Israeli Prime Minister Benjamin Netanyahu said his plan to annex part of the West Bank “remains on the table,” despite agreeing to suspend the move as part of an agreement to establish formal ties with the United Arab Emirates on Thursday.

“There is no change in my plan to apply sovereignty, our sovereignty, in Judea and Samaria, in full coordination with the U.S. I’m committed to it, this hasn’t changed. I was the one who put sovereignty in Judea and Samaria on the table. This issue remains on the table,” Netanyahu said at a news conference in Jerusalem after the agreement was announced.

He did note that President Donald Trump asked that “Israel wait temporarily” to move ahead with annexation, Netanyahu said, adding he intends to comply.

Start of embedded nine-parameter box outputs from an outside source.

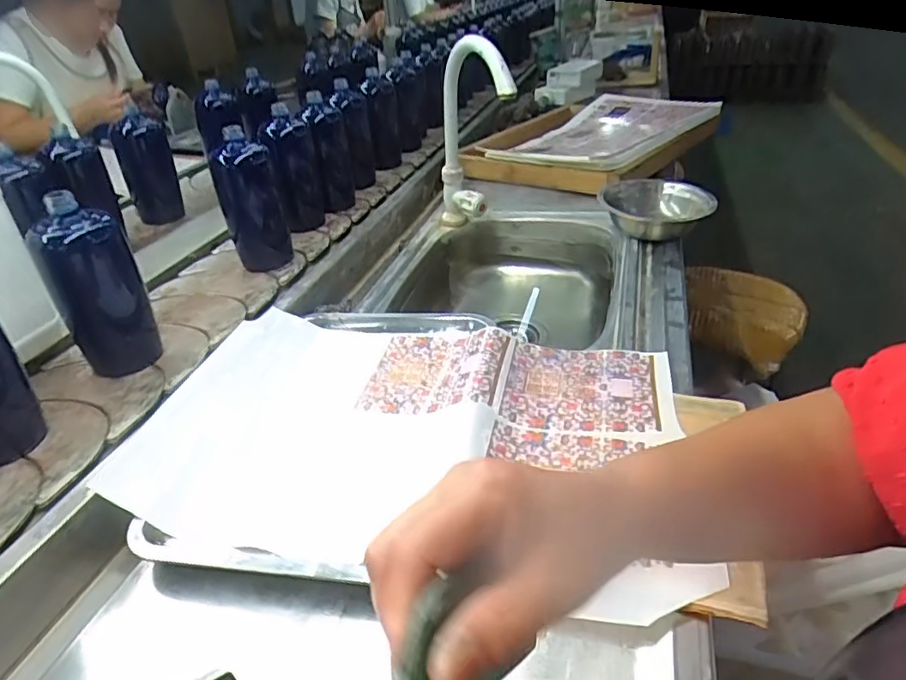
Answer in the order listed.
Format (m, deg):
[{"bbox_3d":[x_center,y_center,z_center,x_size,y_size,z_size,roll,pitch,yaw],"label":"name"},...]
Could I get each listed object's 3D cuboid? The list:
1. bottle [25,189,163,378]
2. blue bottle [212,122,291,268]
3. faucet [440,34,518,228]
[{"bbox_3d":[-0.372,-0.053,0.604,0.068,0.177,0.068,1,34,7],"label":"bottle"},{"bbox_3d":[-0.289,-0.206,0.820,0.076,0.177,0.076,-13,35,-14],"label":"blue bottle"},{"bbox_3d":[0.024,-0.302,0.870,0.066,0.330,0.117,-17,59,-19],"label":"faucet"}]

Hours later, Trump said at a news conference in Washington that the plan is “off the table.”

“Right now all I can say: It’s off the table. I can’t talk about some time into the future, that’s a big statement, but right now it’s off the table,” Trump said in response to a journalist’s question on the plan’s current status.

But Trump turned to David Friedman, his administration’s ambassador to Israel, to confirm his description.

“Is that a correct statement, Mr. Ambassador?” Trump asked of Friedman, who was with him at the briefing room.

“Yes, the word ‘suspend’ was chosen carefully by all the parties,” Friedman said. “‘Suspend,’ by definition, look it up, means temporary halt, it’s off the table now but it’s not off the table permanently.”

The Abraham Accord agreement announced Thursday lays the framework for agreeing to diplomatic ties between Israel and the United Arab Emirates. It is only the third such agreement signed by Israel and an Arab country (after Egypt and Jordan).